There seems to be misunderstanding (probably because I was using the
word 'user' in a confusing way). What happens in fact is:
-- assuming the program directory is somepath/plugin
-- programmer John adds a bunch of his scripts and modules, that must be
installed in a subtree somepath/plugin/John. His initialization script
adds somepath/plugin/John/?.lua in front of package.path, and adds a
bunch of menu items to the main program's menu.
-- programmer Ann adds a bunch of her scripts and modules, that must be
installed in a subtree somepath/plugin/Ann. Her initialization script
adds somepath/plugin/Ann/?.lua in front of (already modified)
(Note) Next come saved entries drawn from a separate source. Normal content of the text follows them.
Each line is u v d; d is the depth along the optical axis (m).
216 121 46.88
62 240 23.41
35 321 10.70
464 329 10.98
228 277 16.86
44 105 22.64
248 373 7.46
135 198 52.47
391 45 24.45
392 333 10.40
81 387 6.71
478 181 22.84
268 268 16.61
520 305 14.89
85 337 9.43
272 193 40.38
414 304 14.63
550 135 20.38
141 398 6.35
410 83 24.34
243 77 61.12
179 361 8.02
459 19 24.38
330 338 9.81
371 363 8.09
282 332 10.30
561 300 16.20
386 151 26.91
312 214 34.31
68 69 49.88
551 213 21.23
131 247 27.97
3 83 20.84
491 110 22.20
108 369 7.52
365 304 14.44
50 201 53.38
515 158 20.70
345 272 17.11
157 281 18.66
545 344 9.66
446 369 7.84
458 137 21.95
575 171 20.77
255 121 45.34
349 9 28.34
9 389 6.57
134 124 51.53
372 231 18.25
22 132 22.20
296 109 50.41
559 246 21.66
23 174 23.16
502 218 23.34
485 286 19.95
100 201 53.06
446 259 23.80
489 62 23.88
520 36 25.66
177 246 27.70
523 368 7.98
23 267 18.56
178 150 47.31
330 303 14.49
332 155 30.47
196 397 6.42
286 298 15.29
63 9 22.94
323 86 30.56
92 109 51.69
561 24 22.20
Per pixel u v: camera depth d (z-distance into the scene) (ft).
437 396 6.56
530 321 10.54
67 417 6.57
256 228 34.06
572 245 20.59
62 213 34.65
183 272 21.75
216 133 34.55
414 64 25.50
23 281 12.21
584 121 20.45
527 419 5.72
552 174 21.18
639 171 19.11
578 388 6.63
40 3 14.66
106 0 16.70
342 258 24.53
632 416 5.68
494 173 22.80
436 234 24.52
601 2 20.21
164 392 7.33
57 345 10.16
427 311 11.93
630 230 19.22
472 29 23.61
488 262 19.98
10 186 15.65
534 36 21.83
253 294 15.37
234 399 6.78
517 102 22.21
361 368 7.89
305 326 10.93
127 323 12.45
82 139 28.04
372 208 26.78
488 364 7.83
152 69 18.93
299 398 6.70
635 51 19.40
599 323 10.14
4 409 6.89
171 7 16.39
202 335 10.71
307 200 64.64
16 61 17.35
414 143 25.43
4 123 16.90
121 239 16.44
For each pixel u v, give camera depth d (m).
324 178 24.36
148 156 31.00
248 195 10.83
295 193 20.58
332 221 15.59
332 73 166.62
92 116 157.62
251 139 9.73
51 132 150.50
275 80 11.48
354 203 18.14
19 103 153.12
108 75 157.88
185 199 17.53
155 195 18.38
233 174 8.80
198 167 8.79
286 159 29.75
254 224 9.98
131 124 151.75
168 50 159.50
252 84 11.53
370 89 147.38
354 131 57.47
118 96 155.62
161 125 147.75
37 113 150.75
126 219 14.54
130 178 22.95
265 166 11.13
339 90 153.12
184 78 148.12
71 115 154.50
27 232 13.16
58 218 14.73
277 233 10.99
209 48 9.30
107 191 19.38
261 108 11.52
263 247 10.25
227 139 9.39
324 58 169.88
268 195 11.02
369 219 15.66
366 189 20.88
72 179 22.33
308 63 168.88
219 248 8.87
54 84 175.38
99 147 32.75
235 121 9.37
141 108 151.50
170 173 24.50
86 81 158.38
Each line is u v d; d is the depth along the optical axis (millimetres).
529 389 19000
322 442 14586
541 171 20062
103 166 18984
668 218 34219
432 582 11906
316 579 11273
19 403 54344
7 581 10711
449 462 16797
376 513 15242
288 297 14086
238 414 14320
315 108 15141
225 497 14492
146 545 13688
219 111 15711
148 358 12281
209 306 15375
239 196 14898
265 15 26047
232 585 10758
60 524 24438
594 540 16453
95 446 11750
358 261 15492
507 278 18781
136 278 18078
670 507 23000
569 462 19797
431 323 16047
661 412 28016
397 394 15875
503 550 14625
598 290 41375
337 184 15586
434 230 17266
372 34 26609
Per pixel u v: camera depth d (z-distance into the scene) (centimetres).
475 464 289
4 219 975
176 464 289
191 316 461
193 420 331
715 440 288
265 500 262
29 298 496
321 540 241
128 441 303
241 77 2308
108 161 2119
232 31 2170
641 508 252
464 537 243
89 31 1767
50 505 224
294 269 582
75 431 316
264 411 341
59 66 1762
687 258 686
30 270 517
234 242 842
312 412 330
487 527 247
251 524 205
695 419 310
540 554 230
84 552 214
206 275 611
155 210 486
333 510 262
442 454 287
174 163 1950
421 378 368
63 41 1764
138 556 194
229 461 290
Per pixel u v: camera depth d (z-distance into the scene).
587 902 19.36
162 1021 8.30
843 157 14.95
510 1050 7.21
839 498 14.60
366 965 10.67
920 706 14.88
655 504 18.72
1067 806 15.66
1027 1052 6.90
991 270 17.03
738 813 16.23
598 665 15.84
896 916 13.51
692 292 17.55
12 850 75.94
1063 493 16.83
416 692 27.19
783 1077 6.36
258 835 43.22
package.path, and adds another bunch of menu items to the main program's
menu.
-- there can be quite a few "programmers"
-- user Jim installs: the main program + John's scripts + Ann's scripts
-- user Jim can at any moment invoke *any* script, via the program menu
or a hot key
-- in the invoked script, require 'somelib' could access a wrong module,
if both John and Ann happened to have a module named 'somelib'.
Hopefully, it is more clear now. Sorry for verbosity.